Stored records

_ _ _

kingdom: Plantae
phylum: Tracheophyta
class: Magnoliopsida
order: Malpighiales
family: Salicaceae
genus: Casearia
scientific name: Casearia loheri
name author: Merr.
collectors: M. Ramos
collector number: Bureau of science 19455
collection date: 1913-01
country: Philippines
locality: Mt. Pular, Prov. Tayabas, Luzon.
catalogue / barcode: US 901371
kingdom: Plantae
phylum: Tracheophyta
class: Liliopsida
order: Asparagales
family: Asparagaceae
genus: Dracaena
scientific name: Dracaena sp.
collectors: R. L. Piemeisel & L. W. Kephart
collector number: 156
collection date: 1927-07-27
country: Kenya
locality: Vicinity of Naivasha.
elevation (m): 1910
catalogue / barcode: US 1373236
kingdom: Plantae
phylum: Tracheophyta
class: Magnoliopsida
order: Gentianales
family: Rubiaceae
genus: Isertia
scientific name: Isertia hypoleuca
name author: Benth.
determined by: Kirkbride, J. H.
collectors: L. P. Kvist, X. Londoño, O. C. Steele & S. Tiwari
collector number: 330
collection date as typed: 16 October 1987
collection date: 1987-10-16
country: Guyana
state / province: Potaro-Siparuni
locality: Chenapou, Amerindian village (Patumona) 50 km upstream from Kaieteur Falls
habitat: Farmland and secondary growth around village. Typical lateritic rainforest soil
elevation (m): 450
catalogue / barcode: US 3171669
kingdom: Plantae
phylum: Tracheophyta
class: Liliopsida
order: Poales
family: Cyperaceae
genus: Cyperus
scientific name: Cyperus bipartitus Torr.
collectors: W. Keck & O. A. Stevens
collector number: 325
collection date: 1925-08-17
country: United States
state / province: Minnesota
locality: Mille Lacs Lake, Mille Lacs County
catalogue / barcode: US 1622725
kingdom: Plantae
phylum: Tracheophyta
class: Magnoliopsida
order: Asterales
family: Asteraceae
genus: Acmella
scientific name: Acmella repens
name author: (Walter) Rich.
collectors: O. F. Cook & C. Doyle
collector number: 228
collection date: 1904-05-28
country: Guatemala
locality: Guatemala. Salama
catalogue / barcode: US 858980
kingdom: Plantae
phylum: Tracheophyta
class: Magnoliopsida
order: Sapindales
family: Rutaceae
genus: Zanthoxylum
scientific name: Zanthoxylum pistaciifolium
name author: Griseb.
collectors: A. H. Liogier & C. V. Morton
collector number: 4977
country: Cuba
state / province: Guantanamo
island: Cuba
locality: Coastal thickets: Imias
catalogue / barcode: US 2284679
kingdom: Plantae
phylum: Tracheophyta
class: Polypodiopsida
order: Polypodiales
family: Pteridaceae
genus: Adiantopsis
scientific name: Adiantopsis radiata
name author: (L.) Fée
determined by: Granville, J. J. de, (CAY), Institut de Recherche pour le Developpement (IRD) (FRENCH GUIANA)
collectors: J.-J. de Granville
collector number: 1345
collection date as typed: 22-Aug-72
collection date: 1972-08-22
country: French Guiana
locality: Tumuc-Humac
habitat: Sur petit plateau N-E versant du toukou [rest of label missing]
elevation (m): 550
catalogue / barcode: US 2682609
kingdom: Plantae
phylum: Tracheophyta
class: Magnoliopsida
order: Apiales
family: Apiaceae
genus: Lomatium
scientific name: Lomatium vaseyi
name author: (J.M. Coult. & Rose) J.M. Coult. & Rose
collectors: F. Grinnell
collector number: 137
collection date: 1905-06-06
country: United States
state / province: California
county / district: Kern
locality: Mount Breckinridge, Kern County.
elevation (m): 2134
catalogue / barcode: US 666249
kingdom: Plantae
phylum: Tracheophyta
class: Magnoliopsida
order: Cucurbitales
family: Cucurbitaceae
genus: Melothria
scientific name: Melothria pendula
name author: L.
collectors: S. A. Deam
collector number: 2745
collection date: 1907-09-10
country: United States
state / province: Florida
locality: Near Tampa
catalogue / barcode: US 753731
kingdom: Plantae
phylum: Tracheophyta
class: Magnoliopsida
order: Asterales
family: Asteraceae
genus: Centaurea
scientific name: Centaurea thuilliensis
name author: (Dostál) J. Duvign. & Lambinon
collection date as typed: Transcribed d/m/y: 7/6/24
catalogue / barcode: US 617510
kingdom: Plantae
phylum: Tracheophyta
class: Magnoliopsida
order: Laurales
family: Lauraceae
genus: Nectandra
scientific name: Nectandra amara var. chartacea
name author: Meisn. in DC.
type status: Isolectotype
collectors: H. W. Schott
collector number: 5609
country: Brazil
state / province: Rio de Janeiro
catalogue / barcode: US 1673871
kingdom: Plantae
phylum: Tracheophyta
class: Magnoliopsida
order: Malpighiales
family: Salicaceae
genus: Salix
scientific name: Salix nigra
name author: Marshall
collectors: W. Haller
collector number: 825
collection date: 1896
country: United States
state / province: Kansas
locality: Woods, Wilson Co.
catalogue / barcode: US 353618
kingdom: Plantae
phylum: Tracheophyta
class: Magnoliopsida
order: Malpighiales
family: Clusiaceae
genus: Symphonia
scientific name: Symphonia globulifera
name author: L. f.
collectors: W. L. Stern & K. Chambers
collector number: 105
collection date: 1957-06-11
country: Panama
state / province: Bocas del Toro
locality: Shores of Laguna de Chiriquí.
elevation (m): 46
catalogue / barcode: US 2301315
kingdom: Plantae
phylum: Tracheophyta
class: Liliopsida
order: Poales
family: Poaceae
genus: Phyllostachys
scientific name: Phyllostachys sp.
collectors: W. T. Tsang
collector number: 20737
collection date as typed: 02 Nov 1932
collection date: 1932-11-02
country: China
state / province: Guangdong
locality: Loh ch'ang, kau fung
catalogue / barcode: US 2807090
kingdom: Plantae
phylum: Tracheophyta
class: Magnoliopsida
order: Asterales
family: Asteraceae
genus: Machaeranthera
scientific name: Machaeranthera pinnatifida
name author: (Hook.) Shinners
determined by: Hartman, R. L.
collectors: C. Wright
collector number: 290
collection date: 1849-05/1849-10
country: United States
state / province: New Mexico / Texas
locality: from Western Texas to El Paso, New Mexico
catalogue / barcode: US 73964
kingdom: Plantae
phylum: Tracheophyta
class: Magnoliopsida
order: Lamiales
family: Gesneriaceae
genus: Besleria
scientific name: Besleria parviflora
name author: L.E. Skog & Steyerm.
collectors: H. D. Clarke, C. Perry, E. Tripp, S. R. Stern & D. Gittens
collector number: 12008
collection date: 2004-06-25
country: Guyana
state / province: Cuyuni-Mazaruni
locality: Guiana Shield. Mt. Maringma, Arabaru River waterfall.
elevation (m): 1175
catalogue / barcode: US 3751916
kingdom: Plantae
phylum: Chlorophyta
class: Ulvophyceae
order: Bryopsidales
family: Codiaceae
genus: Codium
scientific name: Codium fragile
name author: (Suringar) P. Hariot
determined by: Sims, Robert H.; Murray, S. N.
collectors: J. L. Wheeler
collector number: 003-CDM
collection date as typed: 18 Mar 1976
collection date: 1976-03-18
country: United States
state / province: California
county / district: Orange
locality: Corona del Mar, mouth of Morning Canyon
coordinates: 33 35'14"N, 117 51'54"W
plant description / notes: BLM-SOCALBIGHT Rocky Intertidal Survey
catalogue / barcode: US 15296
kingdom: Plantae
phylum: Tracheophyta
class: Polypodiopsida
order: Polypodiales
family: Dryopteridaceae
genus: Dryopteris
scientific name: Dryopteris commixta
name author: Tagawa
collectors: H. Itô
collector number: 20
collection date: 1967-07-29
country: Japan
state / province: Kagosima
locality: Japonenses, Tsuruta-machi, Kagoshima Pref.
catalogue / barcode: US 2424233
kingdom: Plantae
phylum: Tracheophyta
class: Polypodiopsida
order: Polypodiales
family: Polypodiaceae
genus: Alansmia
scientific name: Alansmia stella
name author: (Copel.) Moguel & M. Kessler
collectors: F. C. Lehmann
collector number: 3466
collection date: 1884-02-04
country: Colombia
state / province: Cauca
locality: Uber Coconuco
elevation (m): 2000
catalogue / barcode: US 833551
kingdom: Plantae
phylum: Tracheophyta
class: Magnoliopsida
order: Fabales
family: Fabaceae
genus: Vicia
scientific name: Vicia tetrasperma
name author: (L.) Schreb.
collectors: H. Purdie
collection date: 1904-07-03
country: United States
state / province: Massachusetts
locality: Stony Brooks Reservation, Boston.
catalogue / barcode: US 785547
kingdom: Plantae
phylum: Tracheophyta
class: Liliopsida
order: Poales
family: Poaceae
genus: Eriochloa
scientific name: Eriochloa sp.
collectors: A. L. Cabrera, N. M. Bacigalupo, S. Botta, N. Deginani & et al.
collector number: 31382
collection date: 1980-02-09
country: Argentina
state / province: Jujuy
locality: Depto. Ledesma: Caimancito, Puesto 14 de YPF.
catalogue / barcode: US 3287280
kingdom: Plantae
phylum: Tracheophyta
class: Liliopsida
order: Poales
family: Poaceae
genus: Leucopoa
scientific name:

_ _ _

Format the part of the records that opens with the line containing "collector number: 137" and closes with the line containing "family: Lauraceae" as a JSON list of strings, one string per line, including both of those lines and omitting any blank lines.

[
  "collector number: 137",
  "collection date: 1905-06-06",
  "country: United States",
  "state / province: California",
  "county / district: Kern",
  "locality: Mount Breckinridge, Kern County.",
  "elevation (m): 2134",
  "catalogue / barcode: US 666249",
  "kingdom: Plantae",
  "phylum: Tracheophyta",
  "class: Magnoliopsida",
  "order: Cucurbitales",
  "family: Cucurbitaceae",
  "genus: Melothria",
  "scientific name: Melothria pendula",
  "name author: L.",
  "collectors: S. A. Deam",
  "collector number: 2745",
  "collection date: 1907-09-10",
  "country: United States",
  "state / province: Florida",
  "locality: Near Tampa",
  "catalogue / barcode: US 753731",
  "kingdom: Plantae",
  "phylum: Tracheophyta",
  "class: Magnoliopsida",
  "order: Asterales",
  "family: Asteraceae",
  "genus: Centaurea",
  "scientific name: Centaurea thuilliensis",
  "name author: (Dostál) J. Duvign. & Lambinon",
  "collection date as typed: Transcribed d/m/y: 7/6/24",
  "catalogue / barcode: US 617510",
  "kingdom: Plantae",
  "phylum: Tracheophyta",
  "class: Magnoliopsida",
  "order: Laurales",
  "family: Lauraceae"
]